Your task
Reproduce the entries verbatim, starting with the line containing "collector number: 5622" and continuing to the end of the entries, with that first line included.

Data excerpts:

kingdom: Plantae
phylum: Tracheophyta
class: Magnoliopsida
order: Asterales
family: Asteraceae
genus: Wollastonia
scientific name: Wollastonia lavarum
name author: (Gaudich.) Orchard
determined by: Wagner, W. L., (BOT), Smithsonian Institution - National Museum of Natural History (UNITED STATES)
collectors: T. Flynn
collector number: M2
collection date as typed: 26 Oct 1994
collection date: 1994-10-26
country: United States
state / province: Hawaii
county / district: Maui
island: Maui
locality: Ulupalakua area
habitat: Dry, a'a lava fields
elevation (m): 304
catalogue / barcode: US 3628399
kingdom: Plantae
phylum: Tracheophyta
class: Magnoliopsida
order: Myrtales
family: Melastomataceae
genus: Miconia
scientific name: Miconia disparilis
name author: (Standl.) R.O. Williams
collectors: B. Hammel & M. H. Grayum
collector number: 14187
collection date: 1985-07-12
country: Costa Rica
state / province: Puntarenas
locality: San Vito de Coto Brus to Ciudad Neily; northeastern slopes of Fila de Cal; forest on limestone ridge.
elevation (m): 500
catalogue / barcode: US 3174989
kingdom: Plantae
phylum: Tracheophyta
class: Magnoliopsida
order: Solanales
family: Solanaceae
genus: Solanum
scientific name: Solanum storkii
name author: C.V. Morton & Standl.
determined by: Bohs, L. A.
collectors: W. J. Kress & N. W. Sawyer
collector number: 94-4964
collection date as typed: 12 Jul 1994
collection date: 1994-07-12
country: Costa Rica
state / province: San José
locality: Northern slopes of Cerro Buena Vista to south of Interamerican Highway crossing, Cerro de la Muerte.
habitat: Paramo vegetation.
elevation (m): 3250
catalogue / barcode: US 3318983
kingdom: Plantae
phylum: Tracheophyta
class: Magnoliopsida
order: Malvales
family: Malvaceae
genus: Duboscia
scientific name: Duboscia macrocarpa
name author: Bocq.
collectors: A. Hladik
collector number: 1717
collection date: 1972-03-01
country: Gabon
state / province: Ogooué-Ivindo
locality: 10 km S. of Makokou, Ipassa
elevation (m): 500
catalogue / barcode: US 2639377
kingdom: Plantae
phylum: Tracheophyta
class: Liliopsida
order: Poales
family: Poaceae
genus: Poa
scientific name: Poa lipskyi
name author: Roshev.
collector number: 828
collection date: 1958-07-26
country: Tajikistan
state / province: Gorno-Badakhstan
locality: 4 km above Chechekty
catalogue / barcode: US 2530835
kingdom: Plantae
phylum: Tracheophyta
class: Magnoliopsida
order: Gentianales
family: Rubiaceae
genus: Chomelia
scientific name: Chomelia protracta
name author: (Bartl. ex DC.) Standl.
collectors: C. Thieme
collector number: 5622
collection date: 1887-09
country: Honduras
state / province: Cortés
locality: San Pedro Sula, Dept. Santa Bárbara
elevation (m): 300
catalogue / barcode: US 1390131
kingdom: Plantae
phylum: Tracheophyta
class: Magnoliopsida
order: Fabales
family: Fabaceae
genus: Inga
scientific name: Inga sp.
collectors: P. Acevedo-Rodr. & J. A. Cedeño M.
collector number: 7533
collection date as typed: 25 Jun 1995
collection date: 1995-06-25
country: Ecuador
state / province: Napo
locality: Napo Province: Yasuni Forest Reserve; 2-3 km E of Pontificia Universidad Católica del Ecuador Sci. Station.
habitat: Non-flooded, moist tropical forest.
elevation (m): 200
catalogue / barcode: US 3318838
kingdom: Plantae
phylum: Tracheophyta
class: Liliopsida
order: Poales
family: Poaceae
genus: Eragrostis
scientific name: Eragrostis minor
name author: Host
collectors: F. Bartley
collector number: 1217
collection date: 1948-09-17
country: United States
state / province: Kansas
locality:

Exercise result
collector number: 5622
collection date: 1887-09
country: Honduras
state / province: Cortés
locality: San Pedro Sula, Dept. Santa Bárbara
elevation (m): 300
catalogue / barcode: US 1390131
kingdom: Plantae
phylum: Tracheophyta
class: Magnoliopsida
order: Fabales
family: Fabaceae
genus: Inga
scientific name: Inga sp.
collectors: P. Acevedo-Rodr. & J. A. Cedeño M.
collector number: 7533
collection date as typed: 25 Jun 1995
collection date: 1995-06-25
country: Ecuador
state / province: Napo
locality: Napo Province: Yasuni Forest Reserve; 2-3 km E of Pontificia Universidad Católica del Ecuador Sci. Station.
habitat: Non-flooded, moist tropical forest.
elevation (m): 200
catalogue / barcode: US 3318838
kingdom: Plantae
phylum: Tracheophyta
class: Liliopsida
order: Poales
family: Poaceae
genus: Eragrostis
scientific name: Eragrostis minor
name author: Host
collectors: F. Bartley
collector number: 1217
collection date: 1948-09-17
country: United States
state / province: Kansas
locality:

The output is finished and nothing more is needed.